The variable _DIR is used by config-mode and is expected to point to the location of the cmake config files. Changing its behaviour for non config-mode is counter-intuitive.
That this statement is inexact and CMake itself is not consistent with respect to this can be easily seen from the following text you can look up in the documentation of find_package:
The set of installation prefixes is constructed using the following steps. [...]
1. [...]
2. Search paths specified in cmake-specific environment variables. [...]
<package>_DIR
[...]
From this you should conclude that CMake interprets an environment variable such as IRTK_DIR
to be the installation prefix (e.g., /opt/irtk-2.0.0
) of the IRTK package, not the location of it's CMake Config file (e.g., /opt/irtk-2.0.0/lib/cmake/IRTK
).
In CMake BASIS, the use is consistent and intuitive for non-CMake users. Still, those familiar with CMake can as well point <Pkg>_DIR
directly to the location of the package Config file.
You have me lost complete attention to your points on the following occasions:
Sure, one can consider it petty details.
My point, priority should be put elsewhere.
A user shouldn't know such thing.
He or she still has to know where this variable should point to regardless of the naming convention you are discussing.
I know it's not the most exciting for a software developer
I am not sure what this implies and I am not certain I want to know. Moving on.
When I configure IRTK, I am overwhelmed with dozens of CMake variables in my CMake GUI
So this is really what this issue is all about ? The number of variables is not pleasing to your eyes ?
And last but definitely not least the piece of documentation you decided to partially quote. This whole section is meant to highlight usage of inhibition variables to let the user tweak the search paths for CMake config files / find modules:
The set of installation prefixes is constructed using the following steps. If NO_DEFAULT_PATH is specified all NO_* options are enabled.
An then each step highlighting which specific variable should be enabled:
1. Search paths specified in cmake-specific cache variables. These are intended to be used on the command line with a -DVAR=value. This can be skipped if NO_CMAKE_PATH is passed:
[...]
2. Search paths specified in cmake-specific environment variables. These are intended to be set in the user’s shell configuration. This can be skipped if NO_CMAKE_ENVIRONMENT_PATH is passed:
[...]
The relevant piece of documentation you should be quoting is at the beginning and is the following:
Config mode attempts to locate a configuration file provided by the package to be found. A cache entry called <package>_DIR is created to hold the directory containing the file.
I have no further interest in discussing this issue and would appreciate if contribution efforts were directed elsewhere. Thanks.
So this is really what this issue is all about ? The number of variables is not pleasing to your eyes ?

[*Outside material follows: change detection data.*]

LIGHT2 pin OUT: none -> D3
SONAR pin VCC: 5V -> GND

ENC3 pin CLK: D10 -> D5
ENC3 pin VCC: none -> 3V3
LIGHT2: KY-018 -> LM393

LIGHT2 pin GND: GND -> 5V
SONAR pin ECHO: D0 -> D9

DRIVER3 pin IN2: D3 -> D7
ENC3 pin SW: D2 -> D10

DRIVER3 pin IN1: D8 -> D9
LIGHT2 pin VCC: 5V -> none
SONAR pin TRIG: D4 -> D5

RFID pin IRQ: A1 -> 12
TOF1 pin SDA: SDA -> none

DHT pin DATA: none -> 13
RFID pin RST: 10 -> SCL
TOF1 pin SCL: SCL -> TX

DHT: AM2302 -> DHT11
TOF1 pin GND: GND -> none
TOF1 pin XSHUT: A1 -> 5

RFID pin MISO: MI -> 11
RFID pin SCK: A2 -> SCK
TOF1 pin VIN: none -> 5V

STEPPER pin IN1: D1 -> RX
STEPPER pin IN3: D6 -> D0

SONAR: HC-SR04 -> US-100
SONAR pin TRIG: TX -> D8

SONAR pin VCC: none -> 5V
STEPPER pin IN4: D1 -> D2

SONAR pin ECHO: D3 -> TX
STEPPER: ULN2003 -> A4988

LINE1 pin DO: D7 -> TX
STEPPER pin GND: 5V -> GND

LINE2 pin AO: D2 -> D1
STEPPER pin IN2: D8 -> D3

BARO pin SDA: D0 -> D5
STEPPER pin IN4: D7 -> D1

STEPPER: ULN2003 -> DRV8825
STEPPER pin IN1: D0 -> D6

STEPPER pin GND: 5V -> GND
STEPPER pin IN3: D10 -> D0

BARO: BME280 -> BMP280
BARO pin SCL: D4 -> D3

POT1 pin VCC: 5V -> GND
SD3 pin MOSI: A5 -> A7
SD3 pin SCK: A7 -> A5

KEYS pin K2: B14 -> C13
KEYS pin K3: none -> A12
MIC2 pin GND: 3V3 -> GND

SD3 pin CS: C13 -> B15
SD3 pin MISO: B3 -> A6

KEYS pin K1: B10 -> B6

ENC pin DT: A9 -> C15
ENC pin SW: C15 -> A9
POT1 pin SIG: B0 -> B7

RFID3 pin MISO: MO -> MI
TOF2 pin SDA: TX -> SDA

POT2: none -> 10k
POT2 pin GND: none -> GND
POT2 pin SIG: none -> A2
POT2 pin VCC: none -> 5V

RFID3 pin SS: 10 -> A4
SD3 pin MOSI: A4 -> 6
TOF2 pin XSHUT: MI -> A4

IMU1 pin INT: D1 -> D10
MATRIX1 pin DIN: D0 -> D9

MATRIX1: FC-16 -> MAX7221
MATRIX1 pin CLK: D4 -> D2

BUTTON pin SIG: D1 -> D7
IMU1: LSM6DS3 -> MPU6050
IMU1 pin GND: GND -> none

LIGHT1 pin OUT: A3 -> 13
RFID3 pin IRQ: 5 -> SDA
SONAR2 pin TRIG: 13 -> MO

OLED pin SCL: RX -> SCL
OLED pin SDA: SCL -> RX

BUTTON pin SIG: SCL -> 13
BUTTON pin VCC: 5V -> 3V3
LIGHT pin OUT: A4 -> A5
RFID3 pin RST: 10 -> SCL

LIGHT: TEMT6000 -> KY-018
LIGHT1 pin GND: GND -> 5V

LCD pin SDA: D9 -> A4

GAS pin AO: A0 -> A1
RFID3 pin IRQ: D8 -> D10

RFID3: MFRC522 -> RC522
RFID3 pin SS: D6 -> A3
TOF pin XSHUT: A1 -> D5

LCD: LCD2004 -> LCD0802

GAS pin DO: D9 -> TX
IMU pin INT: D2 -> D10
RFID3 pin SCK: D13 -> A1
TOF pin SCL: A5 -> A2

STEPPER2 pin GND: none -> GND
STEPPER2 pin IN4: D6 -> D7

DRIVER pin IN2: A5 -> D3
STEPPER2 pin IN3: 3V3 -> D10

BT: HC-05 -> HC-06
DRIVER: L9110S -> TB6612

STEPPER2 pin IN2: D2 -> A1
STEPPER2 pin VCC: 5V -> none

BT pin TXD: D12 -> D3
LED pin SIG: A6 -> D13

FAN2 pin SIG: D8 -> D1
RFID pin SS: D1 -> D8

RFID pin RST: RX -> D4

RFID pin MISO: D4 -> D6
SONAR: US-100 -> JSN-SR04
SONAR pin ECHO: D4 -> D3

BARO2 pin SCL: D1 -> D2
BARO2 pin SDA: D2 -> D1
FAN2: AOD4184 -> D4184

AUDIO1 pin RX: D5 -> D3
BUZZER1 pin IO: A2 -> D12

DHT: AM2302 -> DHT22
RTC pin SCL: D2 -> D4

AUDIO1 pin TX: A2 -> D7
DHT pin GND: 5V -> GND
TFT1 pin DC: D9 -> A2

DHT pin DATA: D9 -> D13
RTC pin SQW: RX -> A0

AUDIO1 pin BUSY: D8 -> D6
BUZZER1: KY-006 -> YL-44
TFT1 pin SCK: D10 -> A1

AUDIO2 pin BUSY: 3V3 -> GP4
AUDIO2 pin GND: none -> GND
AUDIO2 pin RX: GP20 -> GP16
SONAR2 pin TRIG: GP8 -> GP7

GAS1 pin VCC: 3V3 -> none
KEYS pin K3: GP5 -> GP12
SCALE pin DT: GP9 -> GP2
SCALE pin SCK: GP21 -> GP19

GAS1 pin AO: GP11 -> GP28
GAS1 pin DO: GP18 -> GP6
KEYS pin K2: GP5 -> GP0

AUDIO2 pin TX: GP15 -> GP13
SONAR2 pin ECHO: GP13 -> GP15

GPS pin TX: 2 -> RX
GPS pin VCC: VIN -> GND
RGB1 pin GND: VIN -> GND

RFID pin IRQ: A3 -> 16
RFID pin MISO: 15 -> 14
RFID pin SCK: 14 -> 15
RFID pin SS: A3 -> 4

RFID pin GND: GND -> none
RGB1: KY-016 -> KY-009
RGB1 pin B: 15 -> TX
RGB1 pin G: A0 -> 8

Don't come like this. It's not about me or how pleasing I find it. Keep the user in mind. I have made some experience with users with publicly available research software as well as other researchers in two labs now. I am certain they would greatly appreciate if we would take such issue more serious.
And last but definitely not least the piece of documentation you decided to partially quote.
Of course I post only the relevant part, to show you that <Pkg>_DIR
variables are not exclusive to point to the location of a Config file. I've shown this and that's all I wanted.
if contribution efforts were directed elsewhere
Fine. I might else well direct them towards my own fork.